While we looked to choropleths, misleadingly, to determine the scope of infection rates, the impact of school closures on the scarce commodity of front line nurses and health-care workers was noted in late March, using U.S. Census records to project the pressure of COVID school closure on child-care obligations, based on Census and Labor records to determine the extent o which school closures could either reduce mortality or the health-care force, with almost a third of health-care workers care for children–and are without a clear epidemiological conclusion. They could potentially reduce the pandemic’s intensity, but lengthen its duration; the childcare obligation posed serious challenges to single parents.
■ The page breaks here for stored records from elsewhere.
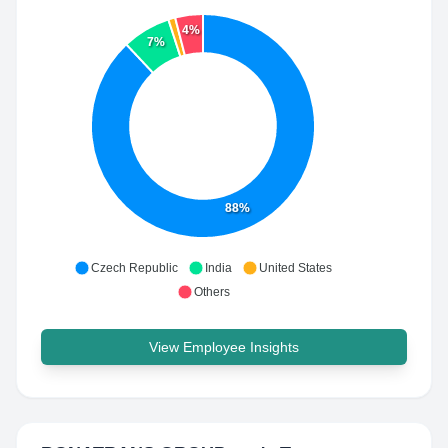
4%
7%
88%
Czech Republic
India
United States
Others
View Employee Insights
The impact of the serious rupture of closing a public school network was almost not considered, however, given the need of reducing contact networks, as there was little other plan to contain infections’ spread.
The plan for school closures had been defined in scenario that described the far more contained outbreak of disease, but as the multiplication of the virus in many sites in the United States had occurred beneath the eyes of health authorities–and without any clear testing protocol having emerged since the virus was notice for the first time in 2019; the cases of the epidemic had spread with a far great density, we now think, than had been understood at the time–it is difficult to weigh the dangers of the contacts that schools were a serious vector, indeed, given the intensity of the spread of infection by March 1, for further infections, had adequate distancing had been mandated or adopted.